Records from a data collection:

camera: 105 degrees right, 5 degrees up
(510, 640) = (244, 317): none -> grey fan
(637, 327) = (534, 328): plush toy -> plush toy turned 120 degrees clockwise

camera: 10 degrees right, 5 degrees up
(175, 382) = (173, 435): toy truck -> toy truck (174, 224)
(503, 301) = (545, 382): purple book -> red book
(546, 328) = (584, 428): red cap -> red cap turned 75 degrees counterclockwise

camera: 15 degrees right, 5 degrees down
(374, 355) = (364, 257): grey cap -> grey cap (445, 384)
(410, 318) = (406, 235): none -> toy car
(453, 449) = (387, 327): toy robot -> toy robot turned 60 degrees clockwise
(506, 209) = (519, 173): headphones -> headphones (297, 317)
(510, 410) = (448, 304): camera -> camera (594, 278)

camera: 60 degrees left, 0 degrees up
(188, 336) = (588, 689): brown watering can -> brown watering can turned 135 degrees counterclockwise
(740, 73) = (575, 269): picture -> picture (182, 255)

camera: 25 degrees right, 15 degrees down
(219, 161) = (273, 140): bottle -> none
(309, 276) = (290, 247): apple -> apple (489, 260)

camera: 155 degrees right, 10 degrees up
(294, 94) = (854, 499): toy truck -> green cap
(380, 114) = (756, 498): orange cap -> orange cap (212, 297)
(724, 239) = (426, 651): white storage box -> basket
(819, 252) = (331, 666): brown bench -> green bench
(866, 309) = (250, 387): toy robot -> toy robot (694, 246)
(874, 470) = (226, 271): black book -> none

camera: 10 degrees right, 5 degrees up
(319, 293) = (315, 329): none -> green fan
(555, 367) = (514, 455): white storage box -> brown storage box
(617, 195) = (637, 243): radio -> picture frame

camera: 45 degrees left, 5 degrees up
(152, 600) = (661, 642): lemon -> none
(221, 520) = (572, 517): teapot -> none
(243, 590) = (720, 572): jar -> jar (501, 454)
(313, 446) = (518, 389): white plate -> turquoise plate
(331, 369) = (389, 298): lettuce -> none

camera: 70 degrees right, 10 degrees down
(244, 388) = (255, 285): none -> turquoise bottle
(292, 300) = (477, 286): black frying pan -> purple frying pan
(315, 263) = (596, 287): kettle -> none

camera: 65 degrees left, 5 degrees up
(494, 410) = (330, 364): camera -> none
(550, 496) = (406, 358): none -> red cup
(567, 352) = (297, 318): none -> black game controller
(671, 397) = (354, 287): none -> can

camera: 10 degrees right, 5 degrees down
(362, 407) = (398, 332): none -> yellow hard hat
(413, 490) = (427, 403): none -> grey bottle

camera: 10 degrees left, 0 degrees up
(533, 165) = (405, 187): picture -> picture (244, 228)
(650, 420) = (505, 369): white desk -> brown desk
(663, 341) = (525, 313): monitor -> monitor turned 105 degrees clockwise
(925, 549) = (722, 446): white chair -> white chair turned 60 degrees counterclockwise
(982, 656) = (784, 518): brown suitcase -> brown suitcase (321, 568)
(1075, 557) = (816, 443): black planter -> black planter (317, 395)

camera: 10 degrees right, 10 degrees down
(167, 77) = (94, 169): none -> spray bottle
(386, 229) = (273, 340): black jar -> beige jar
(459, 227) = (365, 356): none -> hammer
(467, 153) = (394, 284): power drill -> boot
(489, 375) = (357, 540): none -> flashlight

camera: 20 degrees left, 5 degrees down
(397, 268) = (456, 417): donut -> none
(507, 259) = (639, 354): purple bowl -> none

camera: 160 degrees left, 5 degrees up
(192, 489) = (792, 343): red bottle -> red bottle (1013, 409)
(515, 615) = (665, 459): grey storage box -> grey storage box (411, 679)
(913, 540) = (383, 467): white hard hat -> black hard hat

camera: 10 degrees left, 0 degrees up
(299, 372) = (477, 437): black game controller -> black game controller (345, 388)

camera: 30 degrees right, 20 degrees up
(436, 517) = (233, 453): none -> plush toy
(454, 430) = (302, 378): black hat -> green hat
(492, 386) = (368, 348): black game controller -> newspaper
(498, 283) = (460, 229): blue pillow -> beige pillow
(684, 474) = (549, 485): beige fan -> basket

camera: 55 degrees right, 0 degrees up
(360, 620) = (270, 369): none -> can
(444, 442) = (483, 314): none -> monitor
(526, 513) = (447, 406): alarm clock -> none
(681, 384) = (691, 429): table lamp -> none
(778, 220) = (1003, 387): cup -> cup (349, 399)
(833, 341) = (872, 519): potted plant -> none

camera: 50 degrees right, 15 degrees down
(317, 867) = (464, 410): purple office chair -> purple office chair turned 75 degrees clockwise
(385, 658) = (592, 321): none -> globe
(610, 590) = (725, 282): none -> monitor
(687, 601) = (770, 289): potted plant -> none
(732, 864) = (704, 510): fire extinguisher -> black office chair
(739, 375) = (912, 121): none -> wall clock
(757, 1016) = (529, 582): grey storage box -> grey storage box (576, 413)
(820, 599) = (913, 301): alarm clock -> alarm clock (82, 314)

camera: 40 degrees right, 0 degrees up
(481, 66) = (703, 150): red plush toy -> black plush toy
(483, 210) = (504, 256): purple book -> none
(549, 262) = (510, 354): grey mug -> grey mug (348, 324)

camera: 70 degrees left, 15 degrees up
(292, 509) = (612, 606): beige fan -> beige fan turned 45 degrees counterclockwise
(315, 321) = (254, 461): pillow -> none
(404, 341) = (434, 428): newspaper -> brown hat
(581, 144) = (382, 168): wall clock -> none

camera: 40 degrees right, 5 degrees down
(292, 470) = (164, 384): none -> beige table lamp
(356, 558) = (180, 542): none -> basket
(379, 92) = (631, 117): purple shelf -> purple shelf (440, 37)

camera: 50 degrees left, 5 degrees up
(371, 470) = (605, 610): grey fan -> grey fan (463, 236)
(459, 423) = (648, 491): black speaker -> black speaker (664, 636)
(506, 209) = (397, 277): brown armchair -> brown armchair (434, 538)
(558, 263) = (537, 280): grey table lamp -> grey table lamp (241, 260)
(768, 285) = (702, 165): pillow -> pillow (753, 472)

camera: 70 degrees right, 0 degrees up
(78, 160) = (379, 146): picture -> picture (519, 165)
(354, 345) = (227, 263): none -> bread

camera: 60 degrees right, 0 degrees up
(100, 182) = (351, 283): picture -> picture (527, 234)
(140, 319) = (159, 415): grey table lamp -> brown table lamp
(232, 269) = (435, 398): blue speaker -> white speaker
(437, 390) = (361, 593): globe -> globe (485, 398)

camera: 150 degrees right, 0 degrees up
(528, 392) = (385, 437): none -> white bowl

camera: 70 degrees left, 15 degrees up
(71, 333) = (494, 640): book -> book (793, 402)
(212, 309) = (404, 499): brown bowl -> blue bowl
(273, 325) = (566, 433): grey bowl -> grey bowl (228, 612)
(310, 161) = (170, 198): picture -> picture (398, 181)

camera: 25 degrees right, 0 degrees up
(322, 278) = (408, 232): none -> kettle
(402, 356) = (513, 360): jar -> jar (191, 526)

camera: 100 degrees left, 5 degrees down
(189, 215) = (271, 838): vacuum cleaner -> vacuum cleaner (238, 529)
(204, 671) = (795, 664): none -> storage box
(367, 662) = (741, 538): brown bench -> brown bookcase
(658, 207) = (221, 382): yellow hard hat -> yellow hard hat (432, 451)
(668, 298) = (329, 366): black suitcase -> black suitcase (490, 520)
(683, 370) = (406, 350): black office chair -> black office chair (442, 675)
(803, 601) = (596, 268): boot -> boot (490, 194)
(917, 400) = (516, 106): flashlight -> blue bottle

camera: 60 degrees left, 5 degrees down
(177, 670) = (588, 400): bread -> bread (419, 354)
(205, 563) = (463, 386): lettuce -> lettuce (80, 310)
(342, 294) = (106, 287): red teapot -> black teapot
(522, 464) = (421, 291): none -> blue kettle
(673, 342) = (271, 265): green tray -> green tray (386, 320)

→ Exercise
From the records above, quote only the lines running from the line with "(550, 496) = (406, 358): none -> red cup" to the line with "(507, 259) = (639, 354): purple bowl -> none", both lines included.

→ Solution for this task
(550, 496) = (406, 358): none -> red cup
(567, 352) = (297, 318): none -> black game controller
(671, 397) = (354, 287): none -> can

camera: 10 degrees right, 5 degrees down
(362, 407) = (398, 332): none -> yellow hard hat
(413, 490) = (427, 403): none -> grey bottle

camera: 10 degrees left, 0 degrees up
(533, 165) = (405, 187): picture -> picture (244, 228)
(650, 420) = (505, 369): white desk -> brown desk
(663, 341) = (525, 313): monitor -> monitor turned 105 degrees clockwise
(925, 549) = (722, 446): white chair -> white chair turned 60 degrees counterclockwise
(982, 656) = (784, 518): brown suitcase -> brown suitcase (321, 568)
(1075, 557) = (816, 443): black planter -> black planter (317, 395)

camera: 10 degrees right, 10 degrees down
(167, 77) = (94, 169): none -> spray bottle
(386, 229) = (273, 340): black jar -> beige jar
(459, 227) = (365, 356): none -> hammer
(467, 153) = (394, 284): power drill -> boot
(489, 375) = (357, 540): none -> flashlight

camera: 20 degrees left, 5 degrees down
(397, 268) = (456, 417): donut -> none
(507, 259) = (639, 354): purple bowl -> none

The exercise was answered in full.